ACTIVITY:
Repeat the stretch of entries below from the line with "thumb cmc: (1193, 818)" through the line with "ring pip: (1102, 669)". Include both ends and add nothing.

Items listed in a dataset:

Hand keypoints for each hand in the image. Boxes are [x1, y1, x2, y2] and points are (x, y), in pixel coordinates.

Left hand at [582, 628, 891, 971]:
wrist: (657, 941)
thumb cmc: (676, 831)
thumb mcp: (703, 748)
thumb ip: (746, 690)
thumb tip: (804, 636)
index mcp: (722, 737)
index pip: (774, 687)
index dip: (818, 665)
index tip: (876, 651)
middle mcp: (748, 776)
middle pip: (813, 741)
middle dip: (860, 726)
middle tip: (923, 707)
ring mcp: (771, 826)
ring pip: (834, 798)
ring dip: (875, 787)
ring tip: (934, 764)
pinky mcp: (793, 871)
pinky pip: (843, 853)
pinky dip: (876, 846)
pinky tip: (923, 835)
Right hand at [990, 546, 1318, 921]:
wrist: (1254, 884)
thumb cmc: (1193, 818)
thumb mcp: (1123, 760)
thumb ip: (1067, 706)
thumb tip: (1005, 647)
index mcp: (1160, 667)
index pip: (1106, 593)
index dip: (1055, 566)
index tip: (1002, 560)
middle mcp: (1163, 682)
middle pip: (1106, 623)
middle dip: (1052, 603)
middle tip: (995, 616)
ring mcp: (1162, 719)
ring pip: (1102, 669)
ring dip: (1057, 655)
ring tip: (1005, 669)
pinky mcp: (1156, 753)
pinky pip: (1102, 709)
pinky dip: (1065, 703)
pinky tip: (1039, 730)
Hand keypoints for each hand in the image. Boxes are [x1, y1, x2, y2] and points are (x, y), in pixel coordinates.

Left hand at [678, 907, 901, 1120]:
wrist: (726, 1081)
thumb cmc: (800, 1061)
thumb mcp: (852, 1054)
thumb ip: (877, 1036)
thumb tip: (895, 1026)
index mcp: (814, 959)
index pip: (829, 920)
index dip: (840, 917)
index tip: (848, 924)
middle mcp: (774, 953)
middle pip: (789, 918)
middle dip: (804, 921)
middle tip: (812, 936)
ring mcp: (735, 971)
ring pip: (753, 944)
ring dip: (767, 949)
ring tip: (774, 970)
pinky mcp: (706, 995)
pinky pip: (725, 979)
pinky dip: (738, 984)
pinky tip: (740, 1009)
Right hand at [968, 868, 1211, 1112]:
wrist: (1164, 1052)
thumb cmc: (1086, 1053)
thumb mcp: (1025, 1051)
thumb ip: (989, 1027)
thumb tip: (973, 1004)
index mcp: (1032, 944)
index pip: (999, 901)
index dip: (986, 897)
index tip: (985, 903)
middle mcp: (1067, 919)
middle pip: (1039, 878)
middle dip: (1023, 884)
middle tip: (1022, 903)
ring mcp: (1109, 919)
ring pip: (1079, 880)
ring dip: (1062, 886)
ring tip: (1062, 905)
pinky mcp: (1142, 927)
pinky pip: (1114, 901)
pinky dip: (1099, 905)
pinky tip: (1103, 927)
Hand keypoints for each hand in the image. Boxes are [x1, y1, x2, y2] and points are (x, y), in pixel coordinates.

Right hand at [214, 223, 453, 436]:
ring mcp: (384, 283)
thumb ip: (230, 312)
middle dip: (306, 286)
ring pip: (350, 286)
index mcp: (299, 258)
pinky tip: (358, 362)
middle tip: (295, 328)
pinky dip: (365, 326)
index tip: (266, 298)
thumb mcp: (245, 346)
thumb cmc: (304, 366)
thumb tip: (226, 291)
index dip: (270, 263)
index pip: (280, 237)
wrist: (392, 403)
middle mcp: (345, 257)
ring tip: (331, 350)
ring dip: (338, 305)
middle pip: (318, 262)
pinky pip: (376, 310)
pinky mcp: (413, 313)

RESULT OF THE TASK:
thumb cmc: (1193, 818)
thumb mcp: (1123, 760)
thumb ip: (1067, 706)
thumb tip: (1005, 647)
index mcp: (1160, 667)
index pip: (1106, 593)
index dip: (1055, 566)
index tip: (1002, 560)
middle mcp: (1163, 682)
middle pip: (1106, 623)
middle dip: (1052, 603)
middle tip: (995, 616)
ring mcp: (1162, 719)
ring pip: (1102, 669)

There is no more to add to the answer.